In an orchestration-based saga, a central orchestrator (the saga coordinator) tells each service what to do. The orchestrator sends commands to services and handles their responses.

Using the same order flow:

**Order Saga Orchestrator** tells Order Service to create an order.

2. Order Service creates the order and responds with `success`.

3. Orchestrator tells Inventory Service to reserve inventory.

4. Inventory Service responds with `success`.

5. Orchestrator tells Payment Service to process payment.

6. Payment Service responds with `success`.

7. Orchestrator tells Order Service to confirm the order.

If any step fails, the orchestrator executes compensating actions in reverse order. For example, if payment fails, it tells Inventory Service to release inventory and Order Service to reject the order.

**Pros:** Clear workflow definition in one place, easier to monitor and debug, good for complex workflows with conditional logic.

**Cons:** The orchestrator is a single point of failure and can become a bottleneck.

Compensating Transactions

Sagas rely on compensating transactions for rollback. Unlike ACID rollbacks, compensations are application-level operations that semantically undo a previous action. For example:

`InventoryReserved` is compensated by `InventoryReleased`.

`PaymentProcessed` is compensated by `PaymentRefunded`.

`EmailSent` might not require compensation at all.

Design compensations to be idempotent. A compensation might be executed multiple times if the orchestrator crashes and retries. A good test: if the compensation runs twice, the system should still end up in the correct state.

Handling Failures and Retries

Failures in sagas fall into two categories:

**Business failures** (insufficient inventory, invalid payment) trigger compensation flows immediately. These are expected and part of normal operation.

**Technical failures** (timeout, network error) are harder to handle. Best practices include:

Implementing retry with exponential backoff for transient failures.
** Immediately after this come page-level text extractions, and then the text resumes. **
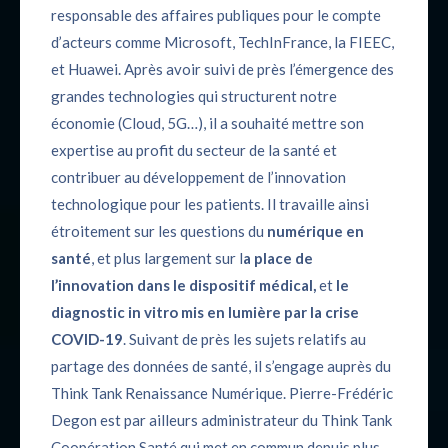
responsable des affaires publiques pour le compte
d’acteurs comme Microsoft, TechInFrance, la FIEEC,
et Huawei. Après avoir suivi de près l’émergence des
grandes technologies qui structurent notre
économie (Cloud, 5G…), il a souhaité mettre son
expertise au profit du secteur de la santé et
contribuer au développement de l’innovation
technologique pour les patients. Il travaille ainsi
étroitement sur les questions du
numérique en
santé
, et plus largement sur l
a place de
l’innovation dans le dispositif médical,
et
le
diagnostic in vitro mis en lumière par la crise
COVID-19
. Suivant de près les sujets relatifs au
partage des données de santé, il s’engage auprès du
Think Tank Renaissance Numérique. Pierre-Frédéric
Degon est par ailleurs administrateur du Think Tank
Coopération Santé qui met en commun depuis plus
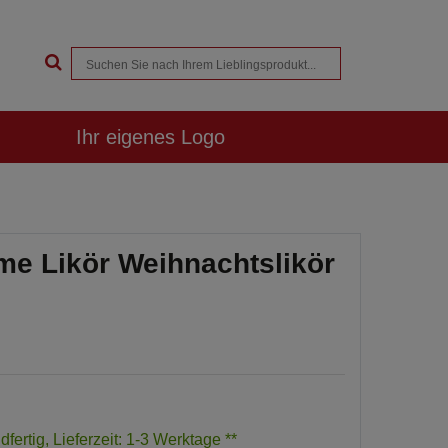
Ihr eigenes Logo
e Likör Weihnachtslikör
dfertig, Lieferzeit: 1-3 Werktage **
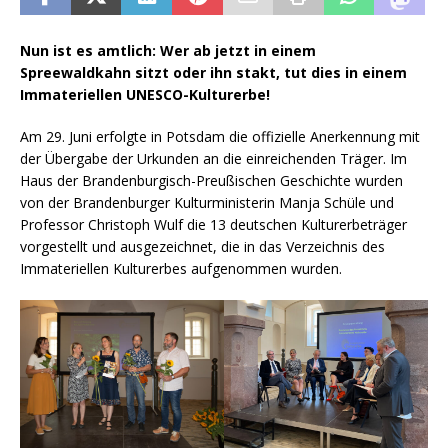
Nun ist es amtlich: Wer ab jetzt in einem
Spreewaldkahn sitzt oder ihn stakt, tut dies in einem
Immateriellen UNESCO-Kulturerbe!
Am 29. Juni erfolgte in Potsdam die offizielle Anerkennung mit
der Übergabe der Urkunden an die einreichenden Träger. Im
Haus der Brandenburgisch-Preußischen Geschichte wurden
von der Brandenburger Kulturministerin Manja Schüle und
Professor Christoph Wulf die 13 deutschen Kulturerbeträger
vorgestellt und ausgezeichnet, die in das Verzeichnis des
Immateriellen Kulturerbes aufgenommen wurden.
Storing saga state in a database so the saga can resume after a crash.

Using a saga log to track which steps have completed.

When to Use Sagas

Use sagas when:

You need to maintain data consistency across multiple services.
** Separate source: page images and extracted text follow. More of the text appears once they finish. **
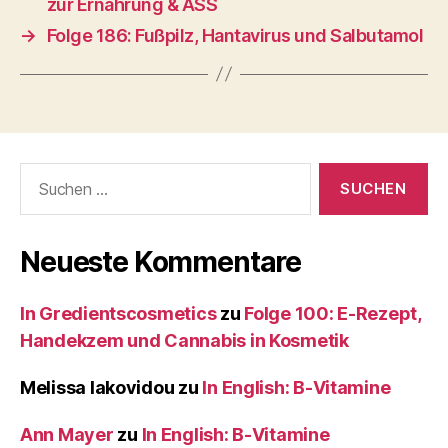
zur Ernährung & ASS
→
Folge 186: Fußpilz, Hantavirus und Salbutamol
Suche
nach:
Neueste Kommentare
In Gredientscosmetics
zu
Folge 100: E-Rezept,
Handekzem und Cannabis in Kosmetik
Melissa Iakovidou
zu
In English: B-Vitamine
Ann Mayer
zu
In English: B-Vitamine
Each service has its own database (database per service pattern).

You accept eventual consistency -- sagas are not ACID. There is a window of inconsistency between steps.
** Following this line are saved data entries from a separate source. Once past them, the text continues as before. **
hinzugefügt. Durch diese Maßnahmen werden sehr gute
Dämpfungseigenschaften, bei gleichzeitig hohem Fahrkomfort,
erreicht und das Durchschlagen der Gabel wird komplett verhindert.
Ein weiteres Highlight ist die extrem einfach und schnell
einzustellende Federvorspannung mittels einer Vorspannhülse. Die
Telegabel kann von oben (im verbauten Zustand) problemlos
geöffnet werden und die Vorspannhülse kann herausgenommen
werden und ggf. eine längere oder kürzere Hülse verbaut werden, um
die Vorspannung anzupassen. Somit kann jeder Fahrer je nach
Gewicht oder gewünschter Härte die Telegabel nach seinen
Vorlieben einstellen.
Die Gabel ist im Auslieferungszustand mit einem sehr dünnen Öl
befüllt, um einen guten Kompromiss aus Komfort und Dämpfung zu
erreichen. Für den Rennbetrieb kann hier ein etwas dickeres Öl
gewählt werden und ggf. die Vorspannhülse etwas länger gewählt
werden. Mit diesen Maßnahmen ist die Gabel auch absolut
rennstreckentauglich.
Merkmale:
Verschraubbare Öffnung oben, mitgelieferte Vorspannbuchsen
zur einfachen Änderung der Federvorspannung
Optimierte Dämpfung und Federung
Do not use sagas when you need strong ACID guarantees across services. In those cases, reconsider your service boundaries or accept that some operations might need to be in the same service.

Practical Implementation

Start with choreography for simple flows with 2-3 services. Switch to orchestration when the flow becomes complex or you need visibility into saga state. Use a dedicated saga orchestration framework like Axon, Temporal, or Camunda for production systems. Always implement idempotency and retry logic. Log every saga step for debugging and monitoring.

Summary

The saga pattern is the de facto standard for distributed transactions in microservices. Choose choreography for simple flows and orchestration for complex ones. Design compensating transactions carefully, handle both business and technical failures, and accept that sagas provide eventual consistency, not ACID guarantees.